Ann from the International Teledemocracy Centre in Edinburgh writes:
Governments are increasingly committed to giving citizens the ability to give their views and provide easier access to public consultation documents. However, the escalating number of consultations taking place, together with the number of people with diverse interests that need to be consulted, raises problems. For example, there is the increasing burden on governments to author clear, well-structured consultation documents that are accessible to a large number of people, there is the increasing burden on people being consulted to respond such that their response is informed and complete, and there is the increasing burden on governments to analysis the responses and provide feedback to the people making contributions.

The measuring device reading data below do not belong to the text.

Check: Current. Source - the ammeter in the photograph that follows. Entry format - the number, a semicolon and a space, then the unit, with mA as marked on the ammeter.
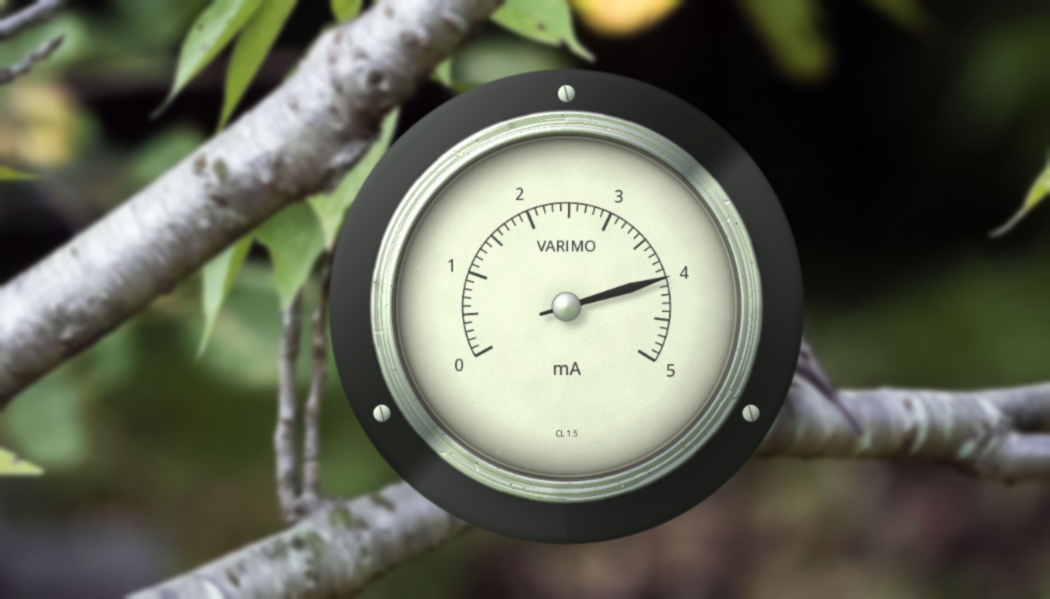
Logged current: 4; mA
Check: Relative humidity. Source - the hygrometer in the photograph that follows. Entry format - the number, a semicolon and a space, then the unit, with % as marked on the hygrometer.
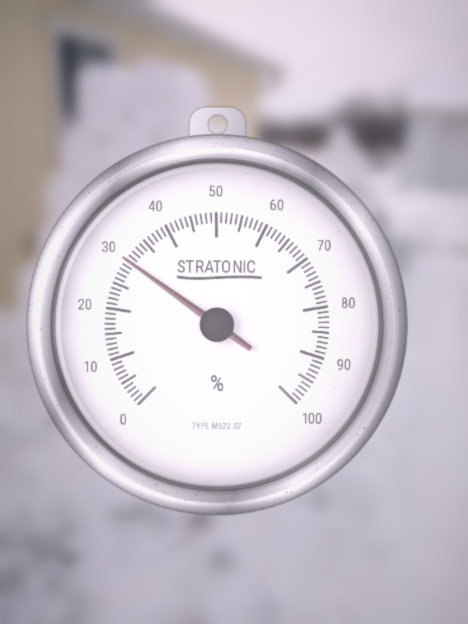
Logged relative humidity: 30; %
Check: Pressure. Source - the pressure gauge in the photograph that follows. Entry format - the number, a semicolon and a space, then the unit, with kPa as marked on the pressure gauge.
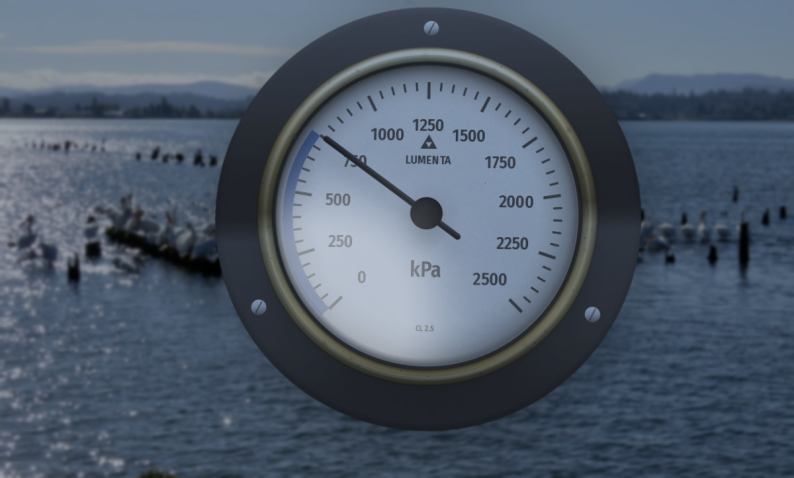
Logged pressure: 750; kPa
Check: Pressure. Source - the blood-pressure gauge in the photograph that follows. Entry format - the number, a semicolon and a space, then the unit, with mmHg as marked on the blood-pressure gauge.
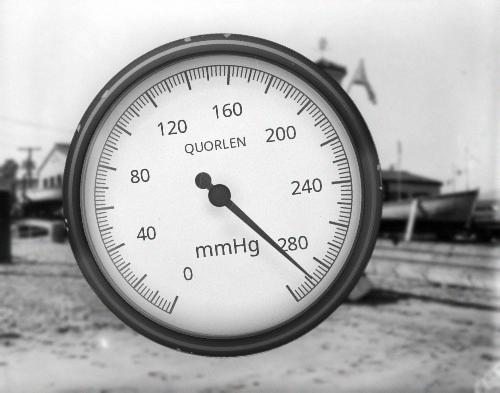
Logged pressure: 288; mmHg
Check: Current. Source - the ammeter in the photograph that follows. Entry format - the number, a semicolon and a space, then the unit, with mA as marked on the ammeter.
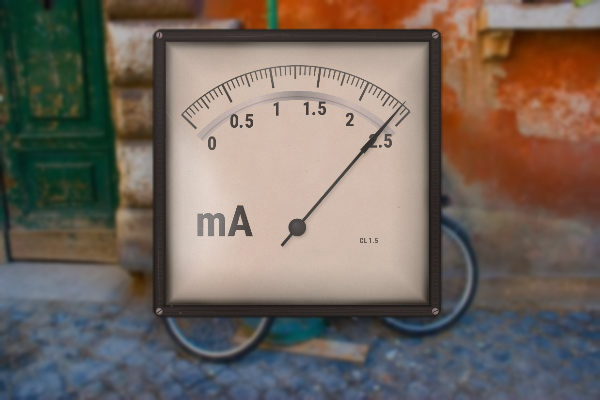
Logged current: 2.4; mA
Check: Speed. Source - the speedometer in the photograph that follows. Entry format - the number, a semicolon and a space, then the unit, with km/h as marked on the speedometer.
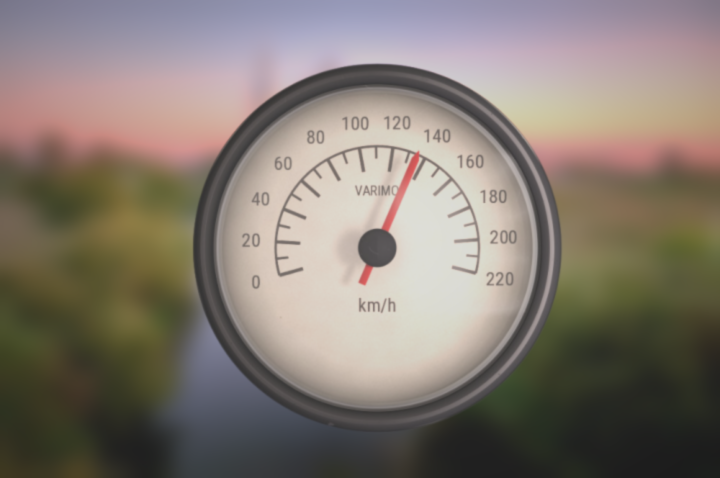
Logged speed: 135; km/h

Ann is interested in how government can effectively use technology to gather the opinions of the people they represent. Her work addresses some of the research issues concerned with e-consultations. She talks about two types of consultation:
firstly, consultation at the pre policy document stage and secondly, consultation on the draft policy document. The first is where there are a number of pre-identified issues that government wishes to gather opinions on before drafting a policy document and the e-consultation invites discussion on them – the aim is to get initial input so as to draft a more comprehensive policy document. This type of e-consultation potentially allows for more informal input from a larger target audience. The second is the consultation on the detailed draft policy paper itself and asks specific questions on the policy statements made in the paper. These consultation documents typically set out views regarding the nature, importance and aims of policy, and as such encapsulate a large amount of “technical” knowledge. Much research has been conducted on how to conduct these traditional consultations and a code of practice has been developed. This type of policy document consultation is considered the classic form of consultation, even though now it is increasingly read in electronic format rather than print. This switching to electronic document handling is perhaps facilitating dissemination but this in itself should not be considered as e-consultation.
It would be interesting to see a critical evaluation of tools like Ann’s e-democracy toolkit to support participation in the democratic decision-making process. Her toolkit comprises three web-based tools: e-petitioner, e-consultant and e-voter. I am unsurprisingly most interested in e-consultant.